A short story about the barber on Colby Avenue who plants her own flowers, collects seashells, and remembers your name.

Brenda Humbert is an Everett native through and through. She worked as a licensed cosmetologist in Monroe, Duvall, and Redmond before deciding she wanted her own place.

“I only like to cut hair.”

Brenda Humbert, on why she calls herself a barber rather than a cosmetologist. My Everett News, 2022.

In 2014she opened her first shop on the 5700 block of Evergreen Way in south Everett. Three years in, the neighborhood had a problem with break-ins. Banks, coffee stands, and the food market right across the street had all been robbed. So Brenda made a call you don't see every day: she went cash-free.

“They don't want tools. They want money.”

Brenda Humbert, KING 5 News, January 2017.

KING 5 and KOMO ran the story the same day. She called the no-cash sign her “loss prevention strategy” and put up 13 surveillance cameras. Footage from those cameras later helped the Everett police investigate an armed robbery at the Welch's Foods next door.

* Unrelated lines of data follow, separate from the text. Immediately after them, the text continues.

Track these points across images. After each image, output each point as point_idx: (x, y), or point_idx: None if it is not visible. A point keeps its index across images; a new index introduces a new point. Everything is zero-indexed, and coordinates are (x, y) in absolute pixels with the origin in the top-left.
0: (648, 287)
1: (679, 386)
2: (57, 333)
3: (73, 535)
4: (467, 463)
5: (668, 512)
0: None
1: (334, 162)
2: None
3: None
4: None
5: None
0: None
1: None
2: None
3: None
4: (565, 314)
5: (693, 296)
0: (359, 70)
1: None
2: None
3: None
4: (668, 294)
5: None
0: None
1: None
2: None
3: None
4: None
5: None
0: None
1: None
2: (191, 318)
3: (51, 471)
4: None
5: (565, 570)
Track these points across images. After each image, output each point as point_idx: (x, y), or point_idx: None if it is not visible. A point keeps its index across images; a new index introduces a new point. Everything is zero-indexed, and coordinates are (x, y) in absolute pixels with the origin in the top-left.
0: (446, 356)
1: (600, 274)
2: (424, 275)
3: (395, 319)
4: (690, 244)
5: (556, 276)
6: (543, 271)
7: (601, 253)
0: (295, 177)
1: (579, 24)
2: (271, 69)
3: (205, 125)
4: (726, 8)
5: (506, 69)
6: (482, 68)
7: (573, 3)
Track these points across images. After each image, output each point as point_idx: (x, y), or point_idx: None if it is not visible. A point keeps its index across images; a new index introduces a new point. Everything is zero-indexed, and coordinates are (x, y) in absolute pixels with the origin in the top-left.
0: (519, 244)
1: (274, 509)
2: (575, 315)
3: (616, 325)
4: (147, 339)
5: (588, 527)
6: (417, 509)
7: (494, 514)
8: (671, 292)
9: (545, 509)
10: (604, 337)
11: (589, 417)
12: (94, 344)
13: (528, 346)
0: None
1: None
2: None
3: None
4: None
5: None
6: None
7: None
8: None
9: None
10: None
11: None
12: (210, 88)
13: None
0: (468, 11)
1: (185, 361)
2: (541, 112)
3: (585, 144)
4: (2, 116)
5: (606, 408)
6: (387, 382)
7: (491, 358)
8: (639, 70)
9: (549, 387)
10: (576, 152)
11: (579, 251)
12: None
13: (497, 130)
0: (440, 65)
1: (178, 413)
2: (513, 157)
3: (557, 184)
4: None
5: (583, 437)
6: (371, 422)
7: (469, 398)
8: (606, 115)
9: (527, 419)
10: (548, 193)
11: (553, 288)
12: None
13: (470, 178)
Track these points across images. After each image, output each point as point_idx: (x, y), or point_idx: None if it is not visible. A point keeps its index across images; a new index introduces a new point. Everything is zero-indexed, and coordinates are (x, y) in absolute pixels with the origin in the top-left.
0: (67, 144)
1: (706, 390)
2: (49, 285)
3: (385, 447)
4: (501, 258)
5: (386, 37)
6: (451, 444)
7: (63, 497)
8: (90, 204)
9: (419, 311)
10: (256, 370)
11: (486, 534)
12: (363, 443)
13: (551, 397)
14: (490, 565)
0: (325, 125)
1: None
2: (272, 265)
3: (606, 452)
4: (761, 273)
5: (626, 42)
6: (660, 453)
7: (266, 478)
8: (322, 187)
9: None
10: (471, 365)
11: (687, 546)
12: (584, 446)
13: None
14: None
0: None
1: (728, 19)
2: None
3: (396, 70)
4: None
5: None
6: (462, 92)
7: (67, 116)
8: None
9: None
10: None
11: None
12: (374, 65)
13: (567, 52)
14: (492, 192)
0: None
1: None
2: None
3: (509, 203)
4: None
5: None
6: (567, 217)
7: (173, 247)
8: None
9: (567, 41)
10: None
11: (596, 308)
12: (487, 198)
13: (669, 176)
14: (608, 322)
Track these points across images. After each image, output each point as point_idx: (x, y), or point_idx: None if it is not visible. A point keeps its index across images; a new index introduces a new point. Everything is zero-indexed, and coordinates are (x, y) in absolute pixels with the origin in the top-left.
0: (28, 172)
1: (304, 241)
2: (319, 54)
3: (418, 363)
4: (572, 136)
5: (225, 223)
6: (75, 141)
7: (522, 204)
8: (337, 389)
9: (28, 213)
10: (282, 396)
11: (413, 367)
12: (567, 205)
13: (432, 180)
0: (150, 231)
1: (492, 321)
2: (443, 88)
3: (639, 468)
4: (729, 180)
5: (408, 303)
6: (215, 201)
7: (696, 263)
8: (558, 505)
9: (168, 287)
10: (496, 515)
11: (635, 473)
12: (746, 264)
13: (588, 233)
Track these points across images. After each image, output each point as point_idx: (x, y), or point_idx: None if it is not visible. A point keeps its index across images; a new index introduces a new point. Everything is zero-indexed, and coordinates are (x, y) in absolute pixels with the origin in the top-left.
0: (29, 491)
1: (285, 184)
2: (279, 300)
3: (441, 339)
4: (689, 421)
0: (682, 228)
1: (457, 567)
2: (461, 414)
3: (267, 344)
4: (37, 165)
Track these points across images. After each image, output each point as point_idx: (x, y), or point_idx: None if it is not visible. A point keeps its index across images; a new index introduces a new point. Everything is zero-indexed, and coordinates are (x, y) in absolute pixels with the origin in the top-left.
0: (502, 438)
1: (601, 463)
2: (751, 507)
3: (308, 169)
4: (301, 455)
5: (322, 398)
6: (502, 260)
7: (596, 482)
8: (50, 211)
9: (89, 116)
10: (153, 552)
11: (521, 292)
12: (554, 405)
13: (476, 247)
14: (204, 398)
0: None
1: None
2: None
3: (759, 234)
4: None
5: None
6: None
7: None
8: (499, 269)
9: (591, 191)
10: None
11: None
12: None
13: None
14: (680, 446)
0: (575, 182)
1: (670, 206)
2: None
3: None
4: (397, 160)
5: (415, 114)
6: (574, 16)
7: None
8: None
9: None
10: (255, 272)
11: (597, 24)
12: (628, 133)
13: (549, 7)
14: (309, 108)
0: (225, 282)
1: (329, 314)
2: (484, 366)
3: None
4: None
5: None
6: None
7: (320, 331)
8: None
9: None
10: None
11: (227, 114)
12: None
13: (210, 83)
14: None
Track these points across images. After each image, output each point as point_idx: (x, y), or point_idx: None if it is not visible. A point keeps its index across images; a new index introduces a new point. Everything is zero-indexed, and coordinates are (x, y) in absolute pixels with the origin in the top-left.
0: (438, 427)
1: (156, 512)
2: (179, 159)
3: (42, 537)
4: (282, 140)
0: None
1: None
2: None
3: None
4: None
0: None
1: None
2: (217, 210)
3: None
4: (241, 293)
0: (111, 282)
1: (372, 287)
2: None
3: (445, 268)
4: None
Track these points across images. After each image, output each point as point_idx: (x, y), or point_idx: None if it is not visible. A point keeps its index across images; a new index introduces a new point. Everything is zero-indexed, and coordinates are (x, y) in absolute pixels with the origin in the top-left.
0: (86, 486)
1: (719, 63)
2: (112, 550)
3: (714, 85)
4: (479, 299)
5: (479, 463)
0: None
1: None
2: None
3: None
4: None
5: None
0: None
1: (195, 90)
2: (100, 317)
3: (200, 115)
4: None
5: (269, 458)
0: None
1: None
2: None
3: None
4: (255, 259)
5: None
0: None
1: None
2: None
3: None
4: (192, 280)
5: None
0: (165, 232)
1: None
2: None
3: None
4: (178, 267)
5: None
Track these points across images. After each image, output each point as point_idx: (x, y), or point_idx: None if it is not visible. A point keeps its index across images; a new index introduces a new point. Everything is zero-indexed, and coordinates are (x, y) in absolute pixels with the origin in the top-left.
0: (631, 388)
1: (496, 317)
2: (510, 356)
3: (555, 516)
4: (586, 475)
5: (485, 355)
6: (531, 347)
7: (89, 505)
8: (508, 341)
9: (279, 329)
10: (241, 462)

In 2018 she moved the shop to its current home at 2228 Colby Avenue, north of downtown Everett, right next to that same Welch's. She runs it with her husband Rex.

The shop is the story

If you have walked past the shop on Colby, you already know what makes it different. Brenda lines the storefront with dozens of flower pots: impatiens, pansies, hens-and-chicks succulents. She planted them herself.

At the entryway there is a miniature pier with shell-covered pilings. There are gulls, pelicans, and seahorses. A faux lighthouse. A ship's wheel. Fishing nets. Inside, the walls are mirrors and neon-style LED lights and novelty clocks (one of them is Felix the Cat). There are vintage photos of old Everett streetscapes, beauty shop memorabilia, and barber poles in every direction.

The Everett Herald wrote a whole feature about it in 2019: “Barber's flowers and nautical kitsch add to Colby streetscape.” Brenda's explanation was simple.

“It just needs to be cleaned up. It should be safe.”

Brenda Humbert, Everett Herald, July 2019.

The customers are mostly older. That is not an accident.

Brenda's regulars skew 60 and up. The senior discount is automatic. Part of why she went cash-free in the first place was that her older customers shouldn't have to feel nervous coming in for a haircut.

What you get when you sit in her chair is a real consultation, a real cut, and the thing she is best known for: a straight-razor neckline shave finished with a hot, mint-conditioned towel. It comes standard. No upsell.

Twelve years in. Same town she was born in. Same chair. Same razor.